● Provided data
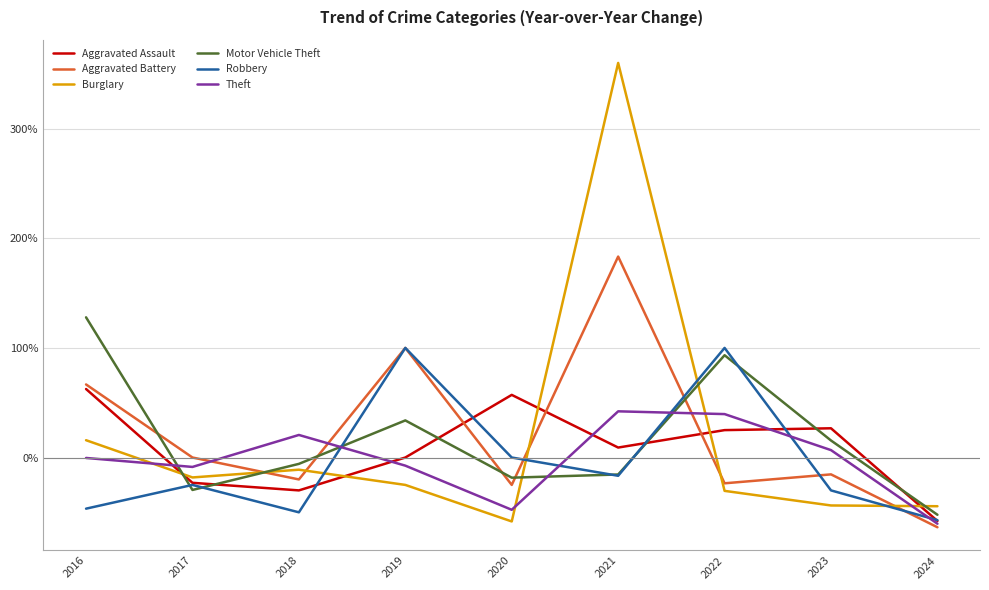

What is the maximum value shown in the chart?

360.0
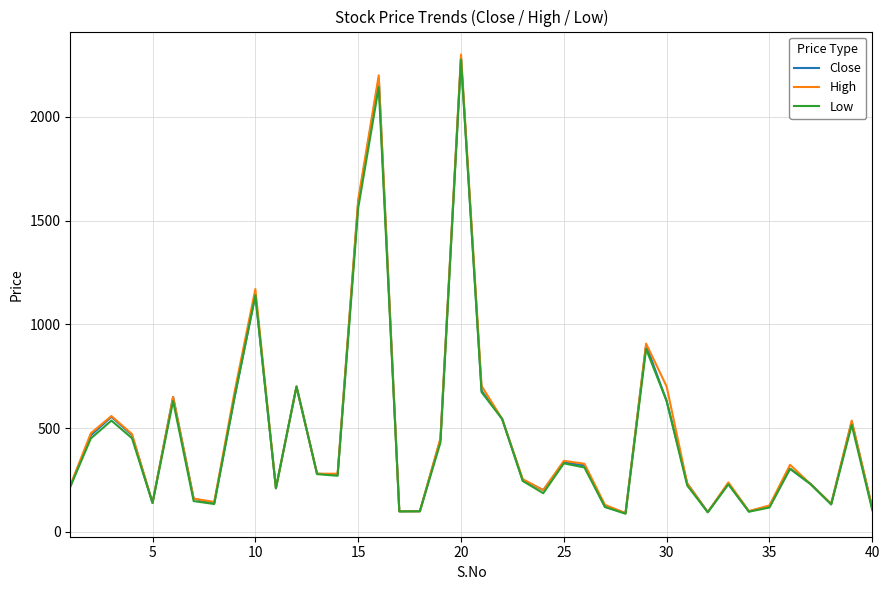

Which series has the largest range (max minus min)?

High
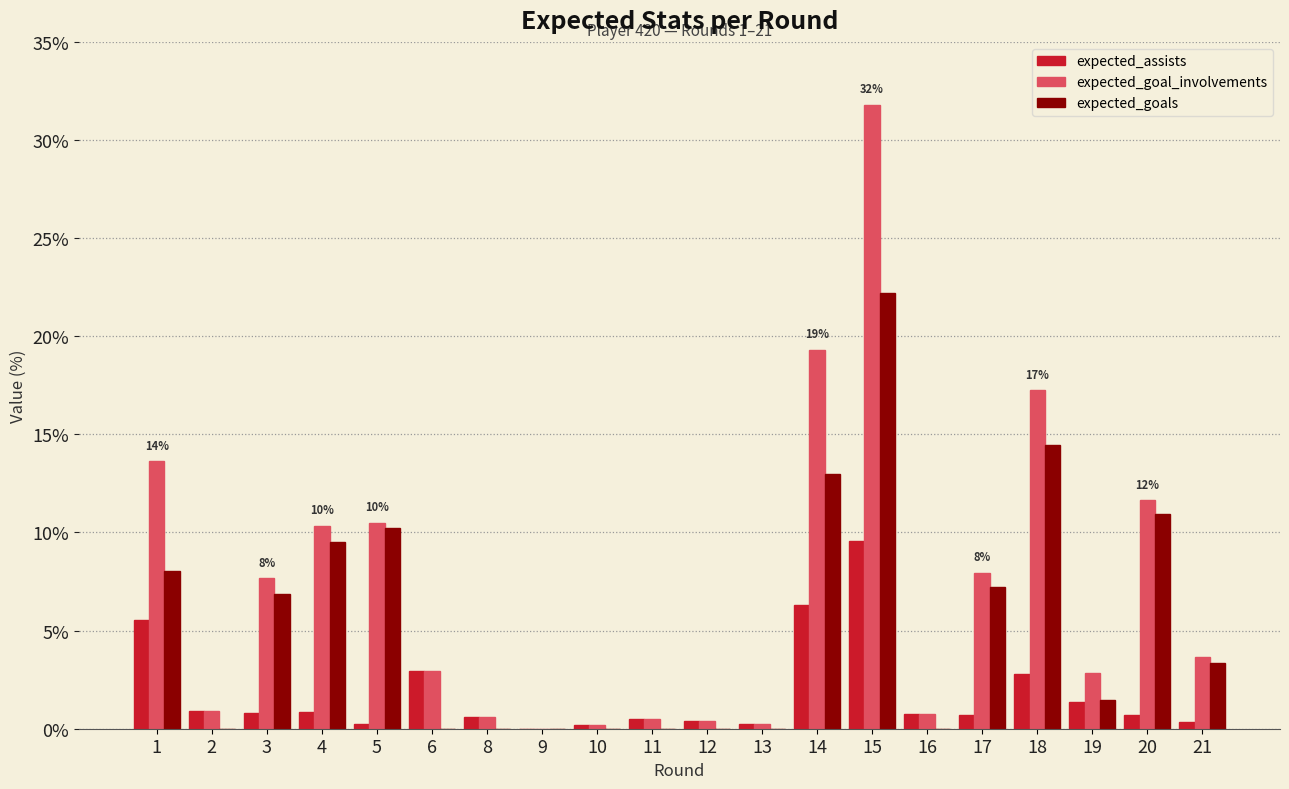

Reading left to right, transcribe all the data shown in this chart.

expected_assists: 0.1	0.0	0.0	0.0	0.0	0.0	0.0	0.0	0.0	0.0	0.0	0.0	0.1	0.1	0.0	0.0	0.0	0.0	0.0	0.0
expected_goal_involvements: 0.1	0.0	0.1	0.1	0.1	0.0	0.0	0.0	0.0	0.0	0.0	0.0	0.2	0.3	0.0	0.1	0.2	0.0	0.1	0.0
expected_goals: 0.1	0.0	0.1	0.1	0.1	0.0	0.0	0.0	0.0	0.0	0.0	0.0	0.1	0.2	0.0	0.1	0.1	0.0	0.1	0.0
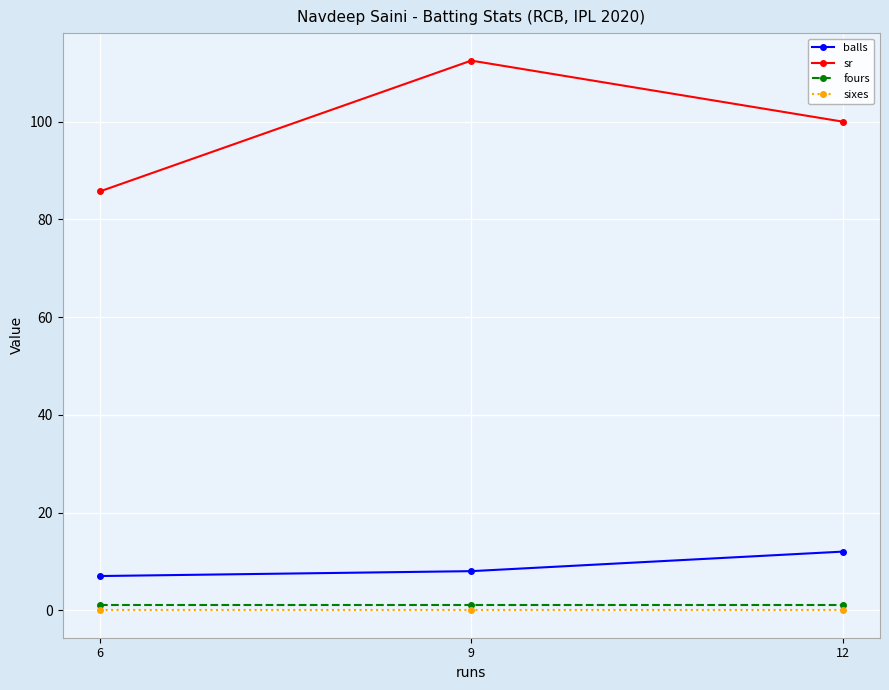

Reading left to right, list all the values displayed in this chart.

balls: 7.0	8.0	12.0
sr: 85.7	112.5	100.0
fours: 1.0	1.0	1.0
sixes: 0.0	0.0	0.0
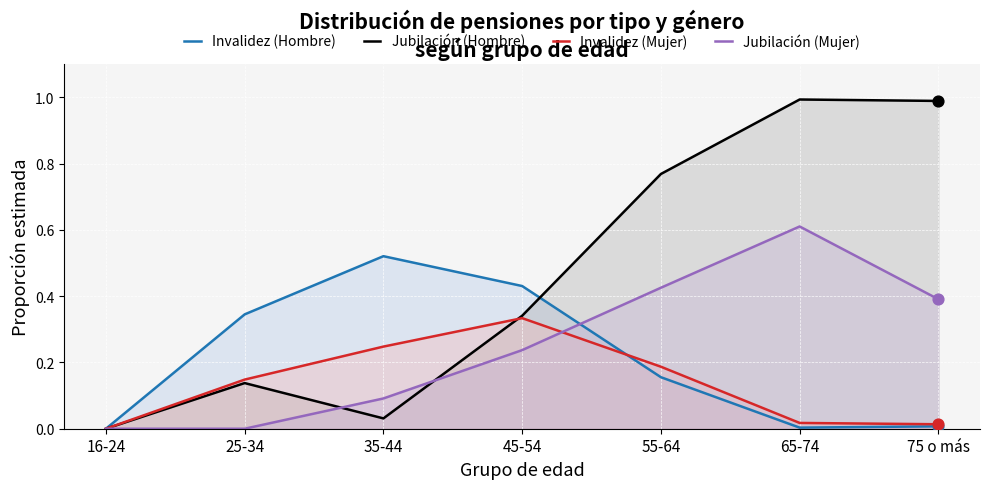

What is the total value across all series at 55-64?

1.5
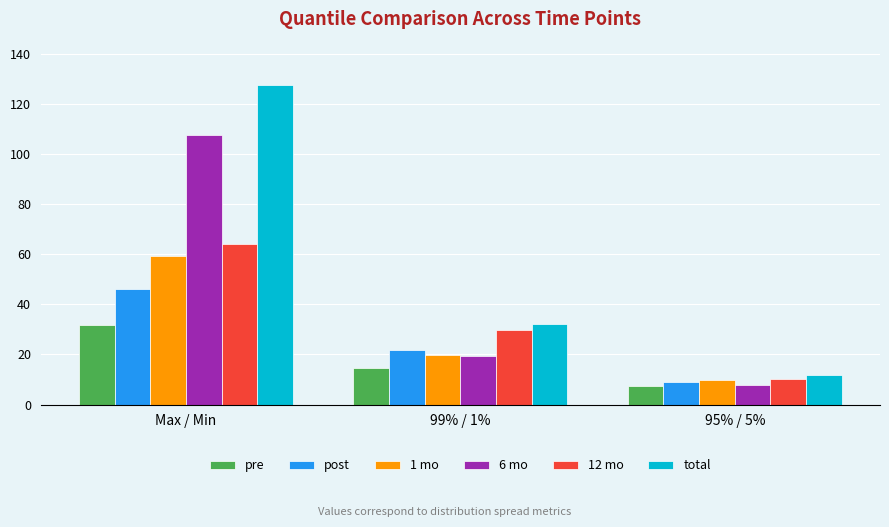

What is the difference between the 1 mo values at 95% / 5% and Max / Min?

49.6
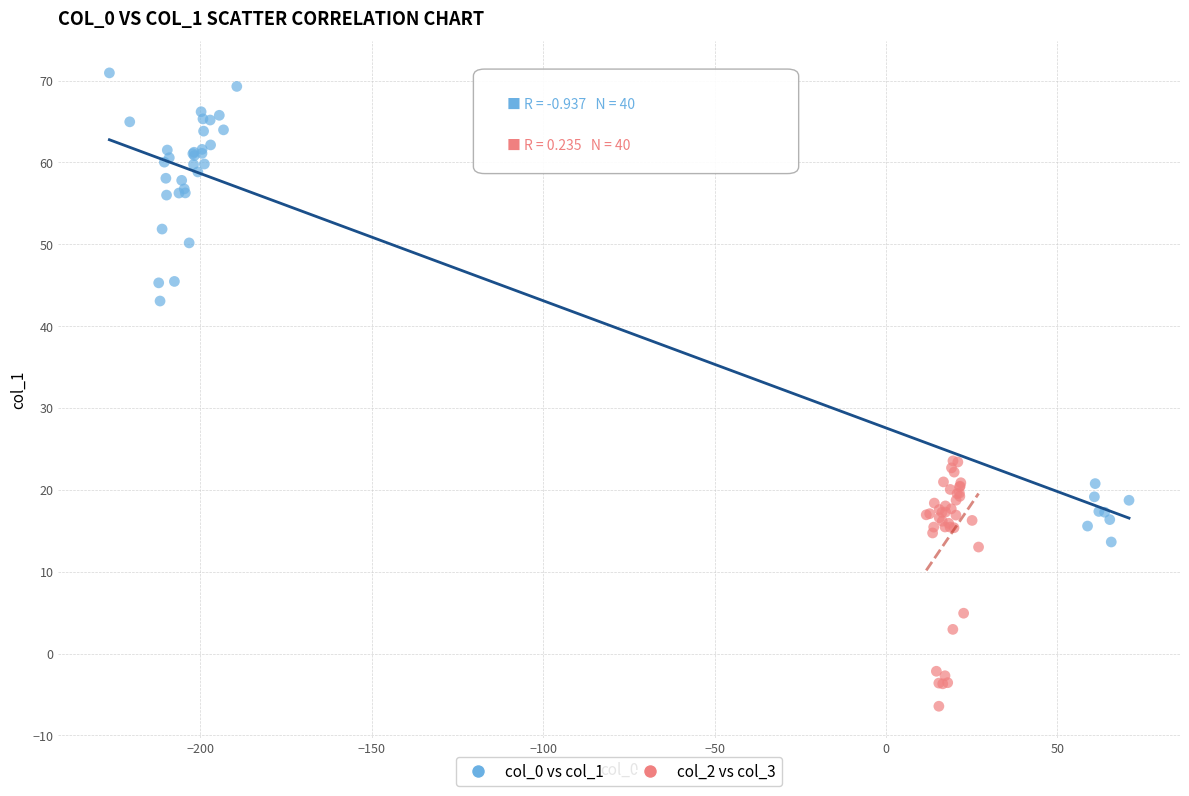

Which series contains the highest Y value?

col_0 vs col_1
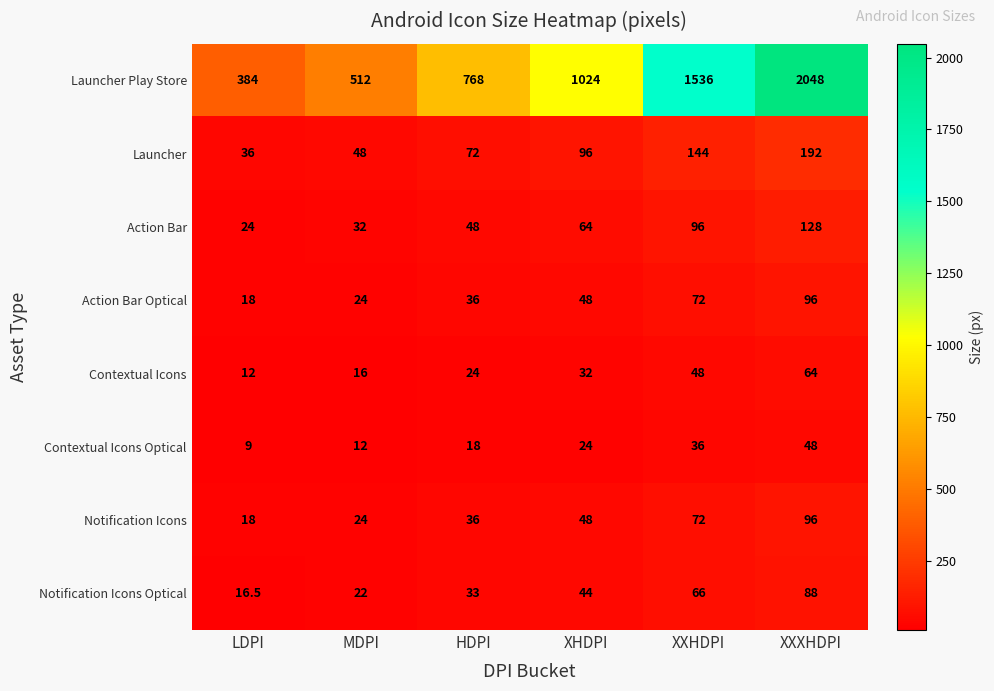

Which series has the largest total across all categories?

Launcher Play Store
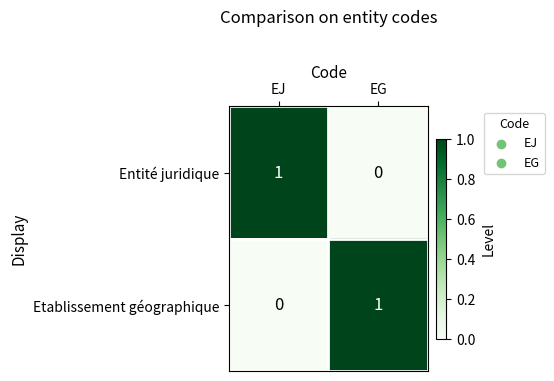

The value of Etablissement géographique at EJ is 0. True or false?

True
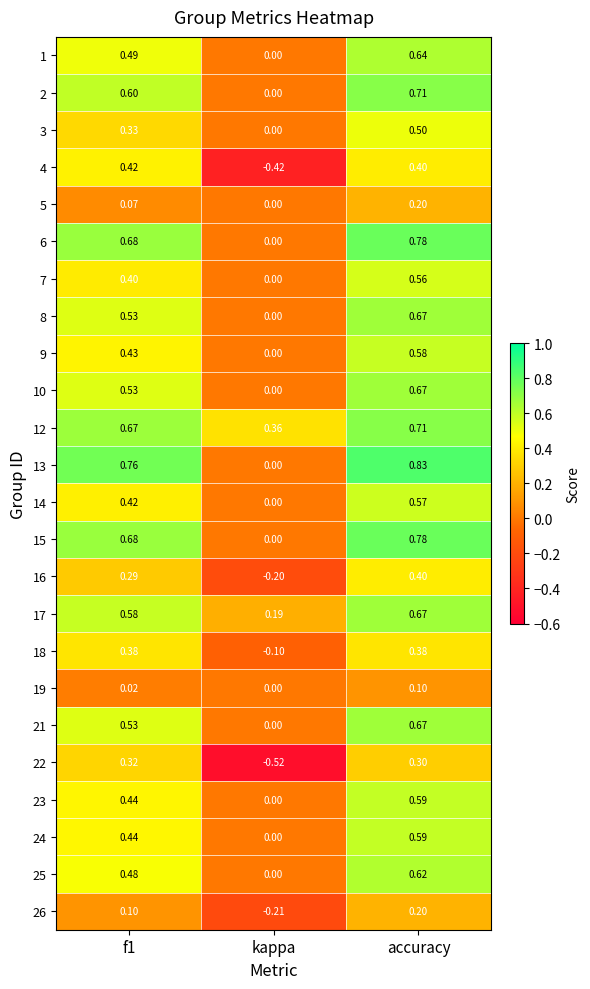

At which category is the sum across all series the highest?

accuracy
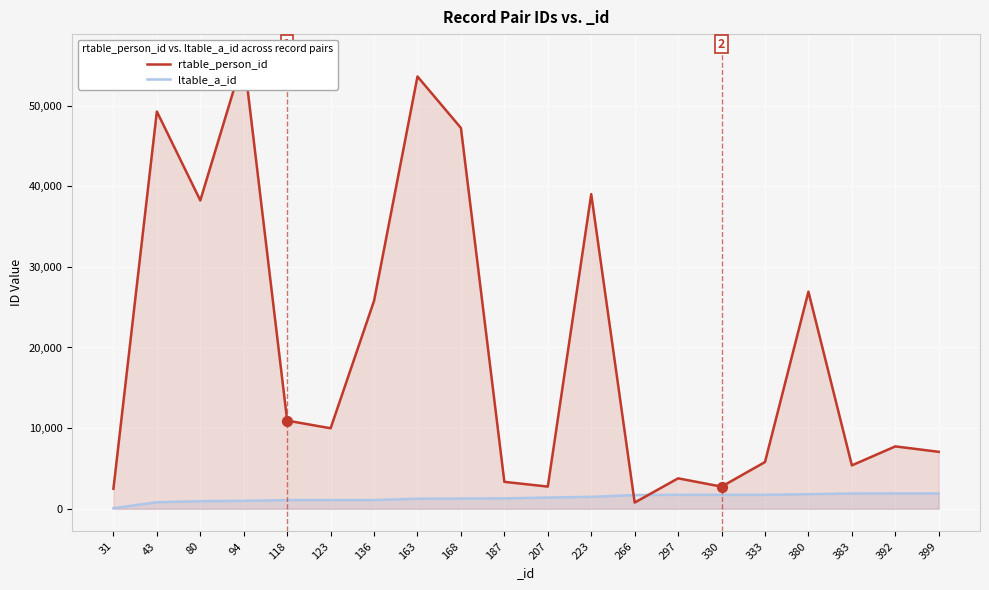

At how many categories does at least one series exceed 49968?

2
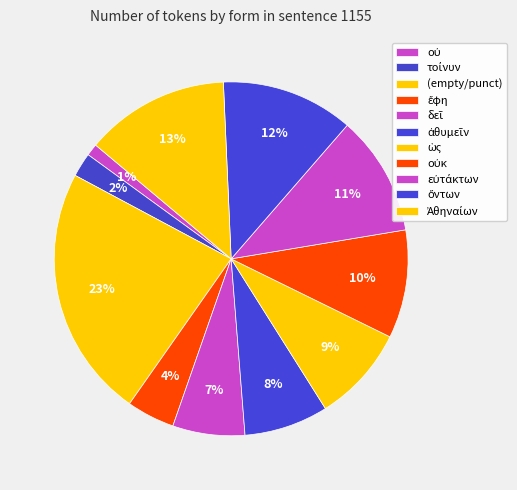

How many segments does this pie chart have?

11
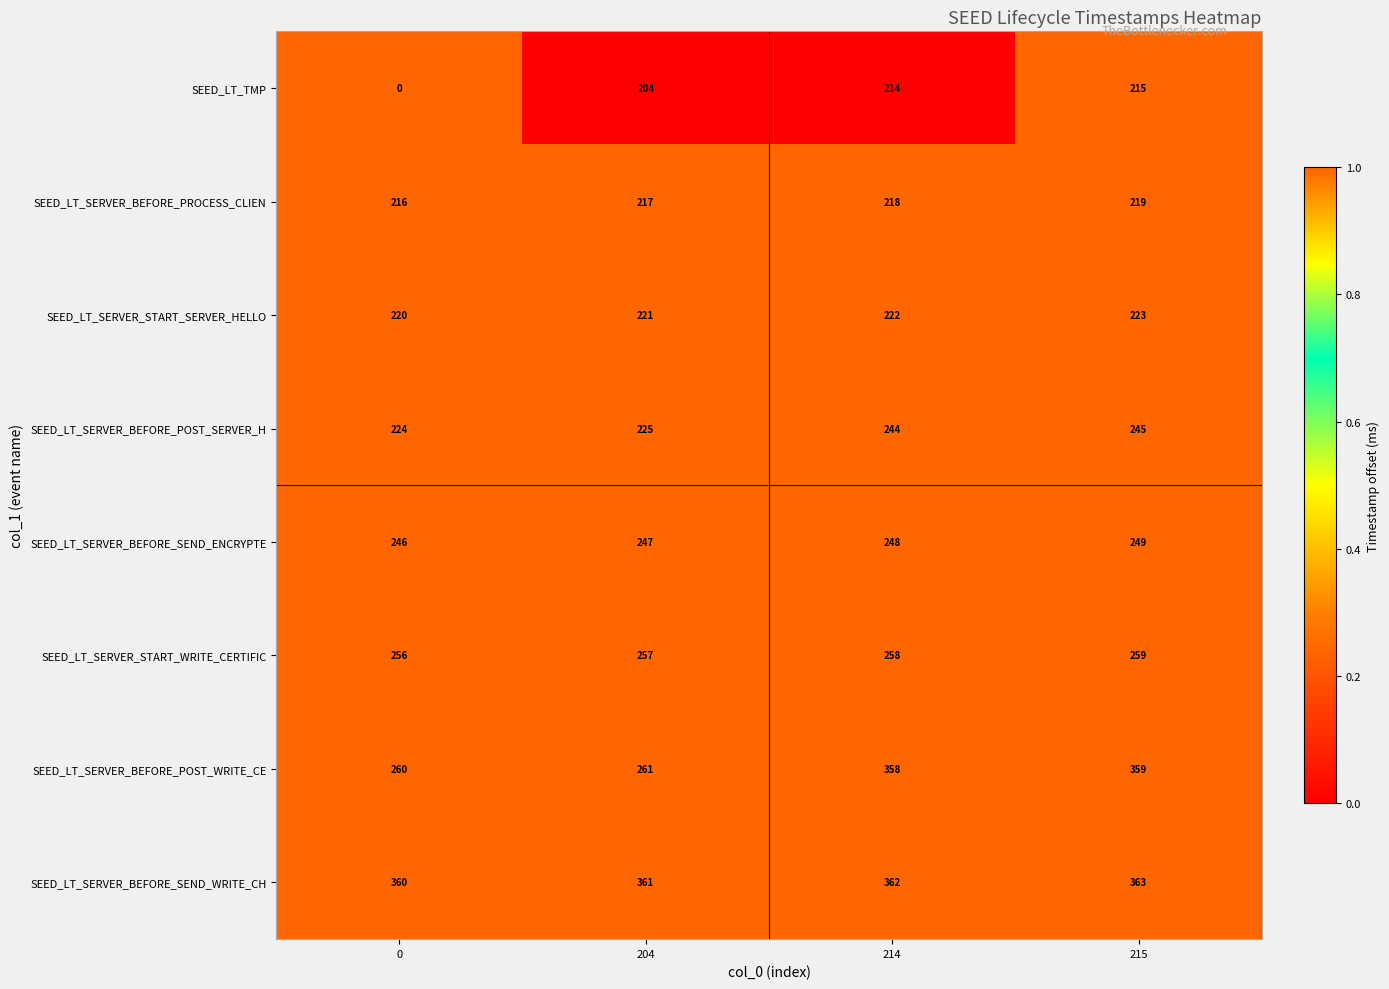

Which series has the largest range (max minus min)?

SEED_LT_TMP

● Task goal
Put the lines above into a numbered list, skipping the blank lines and leaving out the pictures.

● Solution to the problem
1. What is the maximum value shown in the chart?
2. 360.0
3. Which series has the largest range (max minus min)?
4. High
5. Reading left to right, transcribe all the data shown in this chart.
6. expected_assists: 0.1	0.0	0.0	0.0	0.0	0.0	0.0	0.0	0.0	0.0	0.0	0.0	0.1	0.1	0.0	0.0	0.0	0.0	0.0	0.0
7. expected_goal_involvements: 0.1	0.0	0.1	0.1	0.1	0.0	0.0	0.0	0.0	0.0	0.0	0.0	0.2	0.3	0.0	0.1	0.2	0.0	0.1	0.0
8. expected_goals: 0.1	0.0	0.1	0.1	0.1	0.0	0.0	0.0	0.0	0.0	0.0	0.0	0.1	0.2	0.0	0.1	0.1	0.0	0.1	0.0
9. Reading left to right, list all the values displayed in this chart.
10. balls: 7.0	8.0	12.0
11. sr: 85.7	112.5	100.0
12. fours: 1.0	1.0	1.0
13. sixes: 0.0	0.0	0.0
14. What is the total value across all series at 55-64?
15. 1.5
16. What is the difference between the 1 mo values at 95% / 5% and Max / Min?
17. 49.6
18. Which series contains the highest Y value?
19. col_0 vs col_1
20. Which series has the largest total across all categories?
21. Launcher Play Store
22. The value of Etablissement géographique at EJ is 0. True or false?
23. True
24. At which category is the sum across all series the highest?
25. accuracy
26. At how many categories does at least one series exceed 49968?
27. 2
28. How many segments does this pie chart have?
29. 11
30. Which series has the largest range (max minus min)?
31. SEED_LT_TMP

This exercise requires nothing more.